5. Riwayat Kesehatan Keluarga (RKK)

Riwayat adanya penyakit pneumonia pada anggota keluarga yang lain seperti : TB, Asthma, ISPA dan lain-
lain.

6. Data Dasar pengkajian pasien

a. Aktivitas/istirahat

Gejala : kelemahan, kelelahan, insomnia

Tanda : letargi, penurunan toleransi terhadap aktivitas.

b. Sirkulasi

Gejala : riwayat adanya /GJK kronis

Tanda : takikardia, penampilan kemerahan, atau pucat

c. Makanan/cairan

Gejala : kehilangan nafsu makan, mual, muntah, riwayat diabetes mellitus

Tanda : sistensi abdomen, kulit kering dengan turgor buruk, penampilan kakeksia

(malnutrisi), hiperaktif bunyi usus.

d. Neurosensori

Gejala : sakit kepala daerah frontal (influenza)
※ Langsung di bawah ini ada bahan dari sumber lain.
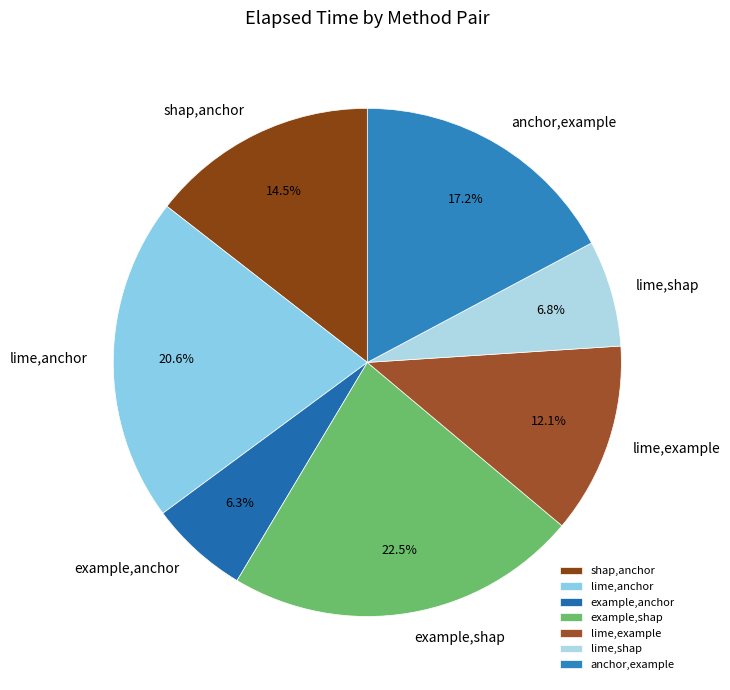

Does any single category account for the majority?

No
Tanda : perubahan mental (bingung, somnolen)


e. Nyeri/kenyamanan

Gejala : sakit kepala, nyeri dada (meningkat oleh batuk), imralgia, artralgia, nyeri dada substernal
(influenza).

Tanda : melindungi area yang sakit (tidur pada sisi yang sakit untuk membatasi gerakan).

f. Pernafasan

Gejala : adanya riwayat ISK kronis, takipnea (sesak nafas), dispnea

Takipnue, dispnenia progresif, pernapasan dangkal, penggunaan otot aksesori, pelebaran nasal.

Tanda :

o Sputum: merah muda, berkarat atau purulen.

o Perkusi: pekak datar area yang konsolidasi.
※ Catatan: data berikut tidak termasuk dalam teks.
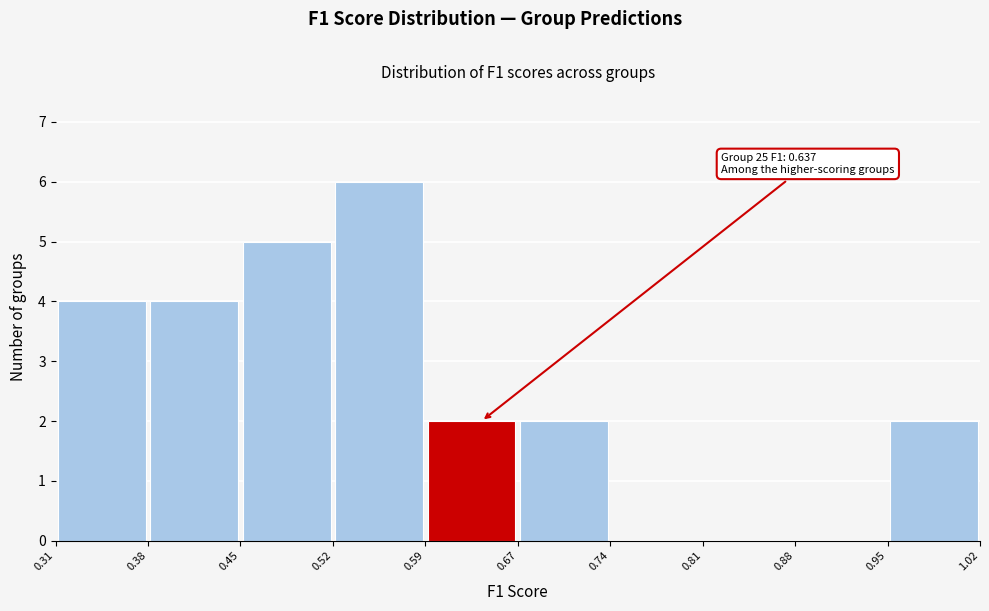

Over which range of the x-axis is the bar tallest?

0.52 to 0.59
o Premikus: taksil dan vocal bertahap meningkat dengan konsolidasi

o Gesekan friksi pleural.

o Bunyi nafas menurun tidak ada lagi area yang terlibat, atau napas bronkial.

o Warna: pucat/sianosis bibir dan kuku.

g. Keamanan

Gejala : riwayat gangguan sistem imun, misal SLE,AIDS, penggunaan steroid, kemoterapi,
institusionalitasi, ketidak mampuan umum, demam. Tanda : berkeringat, menggigil berulang, gemetar,
kemerahan mungkin ada pada kasus rubeola, atau varisela.
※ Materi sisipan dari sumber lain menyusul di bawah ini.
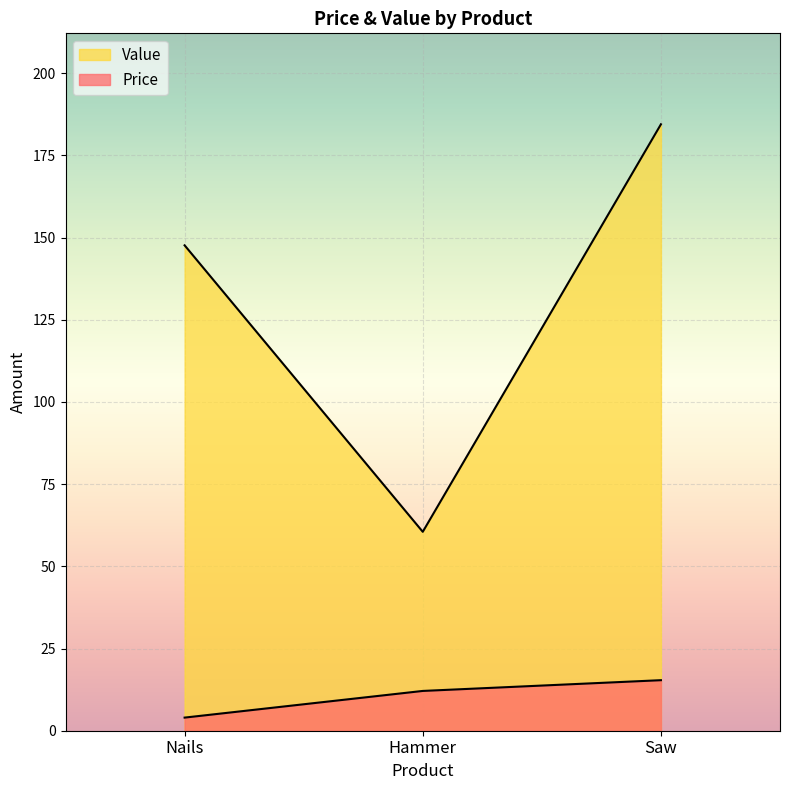

What is the greatest value displayed?

184.4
h. Penyuluhan/pembelajaran

Gejala : riwayat mengalami pembedahan, penggunaan alkohol kronis Pertimbangan DRG menunjukkan
rerata lama - lama dirawat 6 – 8 hari Rencana pemulangan: bantuan dengan perawatan diri, tugas
pemeliharaan rumah. Oksigen mungkin diperlukan, bila ada kondisi pencetus.